[About this exercise] Every line from the first one in the data below through the line holding "(at 125.73 60.96 0)" is to be written out exactly, with the pictures omitted.

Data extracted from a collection

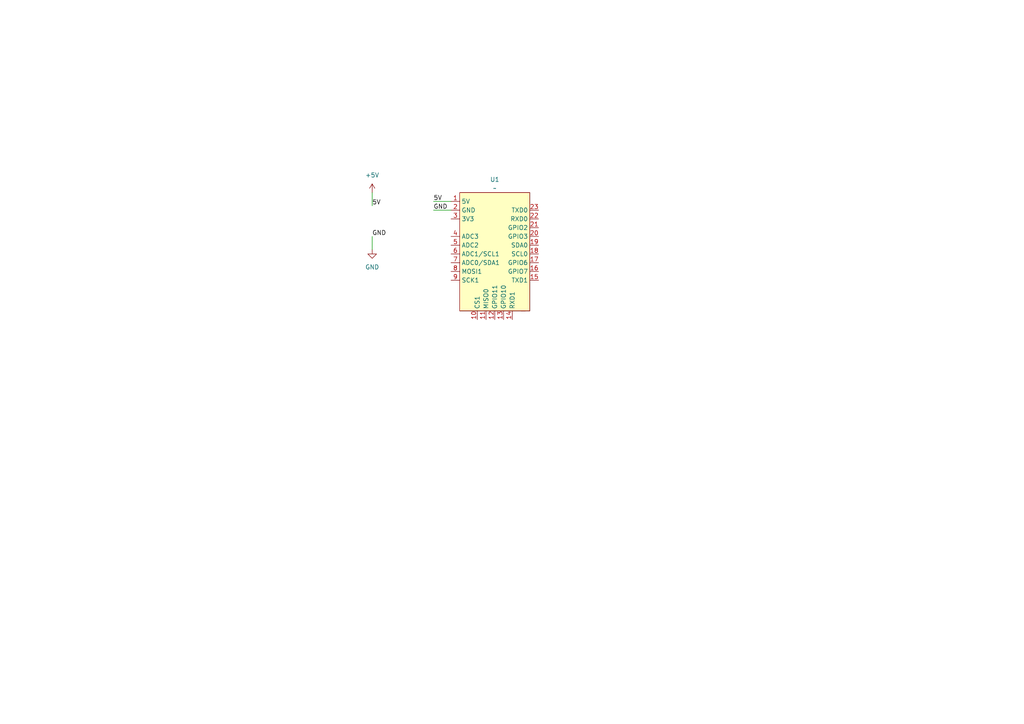
<source format=kicad_sch>
(kicad_sch
	(version 20231120)
	(generator "eeschema")
	(generator_version "8.0")
	(uuid "f77e979b-3f34-49b3-9cbf-ac4fd50744f2")
	(paper "A4")
	
	(wire
		(pts
			(xy 107.95 68.58) (xy 107.95 72.39)
		)
		(stroke
			(width 0)
			(type default)
		)
		(uuid "37cd8151-ab5e-4429-8333-e59d5ed8f85f")
	)
	(wire
		(pts
			(xy 125.73 60.96) (xy 130.81 60.96)
		)
		(stroke
			(width 0)
			(type default)
		)
		(uuid "83e6b8e2-0d9d-4a53-9c0f-6102011286b7")
	)
	(wire
		(pts
			(xy 107.95 55.88) (xy 107.95 59.69)
		)
		(stroke
			(width 0)
			(type default)
		)
		(uuid "c0e1788d-bfbc-4fc3-ac82-d1dd68254337")
	)
	(wire
		(pts
			(xy 125.73 58.42) (xy 130.81 58.42)
		)
		(stroke
			(width 0)
			(type default)
		)
		(uuid "dae30627-a9c6-40a5-bb92-3cc986286260")
	)
	(label "5V"
		(at 107.95 59.69 0)
		(fields_autoplaced yes)
		(effects
			(font
				(size 1.27 1.27)
			)
			(justify left bottom)
		)
		(uuid "04784250-2ef4-4fcb-992f-5d05955ddd60")
	)
	(label "GND"
		(at 125.73 60.96 0)
		(fields_autoplaced yes)
		(effects
			(font
				(size 1.27 1.27)
			)
			(justify left bottom)
		)
		(uuid "637cb95b-52f0-4e78-9eb9-1c29e0f179a5")
	)
	(label "GND"
		(at 107.95 68.58 0)
		(fields_autoplaced yes)
		(effects
			(font
				(size 1.27 1.27)
			)
			(justify left bottom)
		)
		(uuid "9cdebea2-6c05-4eaa-bcae-db09f30a737a")
	)
	(label "5V"
		(at 125.73 58.42 0)
		(fields_autoplaced yes)
		(effects
			(font
				(size 1.27 1.27)
			)
			(justify left bottom)
		)
		(uuid "ac9d1ddd-2145-4dcc-a32d-938bb7e590be")
	)
	(symbol
		(lib_id "Alexander Symbol Library:rp2040w-zero")
		(at 143.51 100.33 0)
		(unit 1)
		(exclude_from_sim no)
		(in_bom yes)
		(on_board yes)
		(dnp no)
		(fields_autoplaced yes)
		(uuid "1b5612ae-9bdd-41b5-9dc0-3a3792191526")
		(property "Reference" "U1"
			(at 143.51 52.07 0)
			(effects
				(font
					(size 1.27 1.27)
				)
			)
		)
		(property "Value" "~"
			(at 143.51 54.61 0)
			(effects
				(font
					(size 1.27 1.27)
				)
			)
		)
		(property "Footprint" "Alexander Footprint Library:RP2040-Zero"
			(at 143.51 100.33 0)
			(effects
				(font
					(size 1.27 1.27)
				)
				(hide yes)
			)
		)
		(property "Datasheet" ""
			(at 143.51 100.33 0)
			(effects
				(font
					(size 1.27 1.27)
				)
				(hide yes)
			)
		)
		(property "Description" ""
			(at 143.51 100.33 0)
			(effects
				(font
					(size 1.27 1.27)
				)
				(hide yes)
			)
		)
		(pin "16"
			(uuid "69221ed5-887f-45e9-9d50-c26dc2a33042")
		)
		(pin "6"
			(uuid "4805b89c-5265-4cd3-9f1b-a65399f51b7e")
		)
		(pin "15"
			(uuid "316c27aa-135b-4657-90e7-e540f7bffb94")
		)
		(pin "4"
			(uuid "cffd6441-b48f-4703-8627-8676dab7b9a0")
		)
		(pin "21"
			(uuid "281753c1-22bb-4083-ade9-36043b98cf7c")
		)
		(pin "1"
			(uuid "e4d66f01-29e2-44f7-a700-19835ba6b7a2")
		)
		(pin "9"
			(uuid "13a048c7-a1aa-40a4-8bdf-36608edb0390")
		)
		(pin "12"
			(uuid "8635f1fb-51ea-4292-b3dc-e2b59580f61d")
		)
		(pin "13"
			(uuid "4175e548-e0aa-45c8-8e99-4c17e77edc6a")
		)
		(pin "5"
			(uuid "2d42b711-8c0e-4ca8-a538-1f5c7c2d90b0")
		)
		(pin "8"
			(uuid "6a9c6141-e765-4ce6-819e-1df4bd488990")
		)
		(pin "18"
			(uuid "f58fd89f-9bba-4b27-8843-1e70747a5126")
		)
		(pin "10"
			(uuid "49538c39-735e-4712-b7b7-4595795b84ea")
		)
		(pin "20"
			(uuid "0af47e60-5c52-47e3-9d69-670ae72ffe99")
		)
		(pin "22"
			(uuid "1d85bddf-33b6-4b2d-ab90-e0166a59968b")
		)
		(pin "17"
			(uuid "7e8a0280-42a4-4ceb-a347-0c4b85e30a91")
		)
		(pin "2"
			(uuid "f564a179-ce1f-465e-9288-00a5fc92d723")
		)
		(pin "14"
			(uuid "20846f8e-6b51-457f-b620-0a9c68a44d37")
		)
		(pin "11"
			(uuid "7f672213-55d5-43ce-a70f-093cb5805af4")
		)
		(pin "7"
			(uuid "ed87ed10-2dfd-4fbb-a7cf-28fef454bb41")
		)
		(pin "23"
			(uuid "921734ad-6094-49ce-b990-7be8a57c7d2e")
		)
		(pin "3"
			(uuid "51807712-acbe-46cc-9c53-89ae7a493501")
		)
		(pin "19"
			(uuid "c337919e-c91b-473b-8782-02997d0d20e8")
		)
		(instances
			(project "rp2040w-zero"
				(path "/f77e979b-3f34-49b3-9cbf-ac4fd50744f2"
					(reference "U1")
					(unit 1)
				)
			)
		)
	)
	(symbol
		(lib_id "power:+5V")
		(at 107.95 55.88 0)
		(unit 1)
		(exclude_from_sim no)
		(in_bom yes)
		(on_board yes)
		(dnp no)
		(fields_autoplaced yes)
		(uuid "73af815e-f450-4ed4-8784-e188524b9667")
		(property "Reference" "#PWR02"
			(at 107.95 59.69 0)
			(effects
				(font
					(size 1.27 1.27)
				)
				(hide yes)
			)
		)
		(property "Value" "+5V"
			(at 107.95 50.8 0)
			(effects
				(font
					(size 1.27 1.27)
				)
			)
		)
		(property "Footprint" ""
			(at 107.95 55.88 0)
			(effects
				(font
					(size 1.27 1.27)
				)
				(hide yes)
			)
		)
		(property "Datasheet" ""
			(at 107.95 55.88 0)
			(effects
				(font
					(size 1.27 1.27)
				)
				(hide yes)
			)
		)
		(property "Description" "Power symbol creates a global label with name \"+5V\""
			(at 107.95 55.88 0)
			(effects
				(font
					(size 1.27 1.27)
				)
				(hide yes)
			)
		)
		(pin "1"
			(uuid "8cdf8a02-f14f-488a-9297-c1fb5e742257")
		)
		(instances
			(project "rp2040w-zero"
				(path "/f77e979b-3f34-49b3-9cbf-ac4fd50744f2"
					(reference "#PWR02")
					(unit 1)
				)
			)
		)
	)
	(symbol
		(lib_id "power:GND")
		(at 107.95 72.39 0)
		(unit 1)
		(exclude_from_sim no)
		(in_bom yes)
		(on_board yes)
		(dnp no)
		(fields_autoplaced yes)
		(uuid "f4d08284-d090-4b01-b793-c20e10cb7035")
		(property "Reference" "#PWR01"
			(at 107.95 78.74 0)
			(effects
				(font
					(size 1.27 1.27)
				)
				(hide yes)
			)
		)
		(property "Value" "GND"
			(at 107.95 77.47 0)
			(effects
				(font
					(size 1.27 1.27)
				)
			)
		)
		(property "Footprint" ""
			(at 107.95 72.39 0)
			(effects
				(font
					(size 1.27 1.27)
				)
				(hide yes)
			)
		)
		(property "Datasheet" ""
			(at 107.95 72.39 0)
			(effects
				(font
					(size 1.27 1.27)
				)
				(hide yes)
			)
		)
		(property "Description" "Power symbol creates a global label with name \"GND\" , ground"
			(at 107.95 72.39 0)
			(effects
				(font
					(size 1.27 1.27)
				)
				(hide yes)
			)
		)
		(pin "1"
			(uuid "4199d59b-212a-418e-bc0d-ab0fbdbf21b0")
		)
		(instances
			(project "rp2040w-zero"
				(path "/f77e979b-3f34-49b3-9cbf-ac4fd50744f2"
					(reference "#PWR01")
					(unit 1)
				)
			)
		)
	)
	(sheet_instances
		(path "/"
			(page "1")
		)
	)
)
</source>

[Solution to this exercise]
<source format=kicad_sch>
(kicad_sch
	(version 20231120)
	(generator "eeschema")
	(generator_version "8.0")
	(uuid "f77e979b-3f34-49b3-9cbf-ac4fd50744f2")
	(paper "A4")
	
	(wire
		(pts
			(xy 107.95 68.58) (xy 107.95 72.39)
		)
		(stroke
			(width 0)
			(type default)
		)
		(uuid "37cd8151-ab5e-4429-8333-e59d5ed8f85f")
	)
	(wire
		(pts
			(xy 125.73 60.96) (xy 130.81 60.96)
		)
		(stroke
			(width 0)
			(type default)
		)
		(uuid "83e6b8e2-0d9d-4a53-9c0f-6102011286b7")
	)
	(wire
		(pts
			(xy 107.95 55.88) (xy 107.95 59.69)
		)
		(stroke
			(width 0)
			(type default)
		)
		(uuid "c0e1788d-bfbc-4fc3-ac82-d1dd68254337")
	)
	(wire
		(pts
			(xy 125.73 58.42) (xy 130.81 58.42)
		)
		(stroke
			(width 0)
			(type default)
		)
		(uuid "dae30627-a9c6-40a5-bb92-3cc986286260")
	)
	(label "5V"
		(at 107.95 59.69 0)
		(fields_autoplaced yes)
		(effects
			(font
				(size 1.27 1.27)
			)
			(justify left bottom)
		)
		(uuid "04784250-2ef4-4fcb-992f-5d05955ddd60")
	)
	(label "GND"
		(at 125.73 60.96 0)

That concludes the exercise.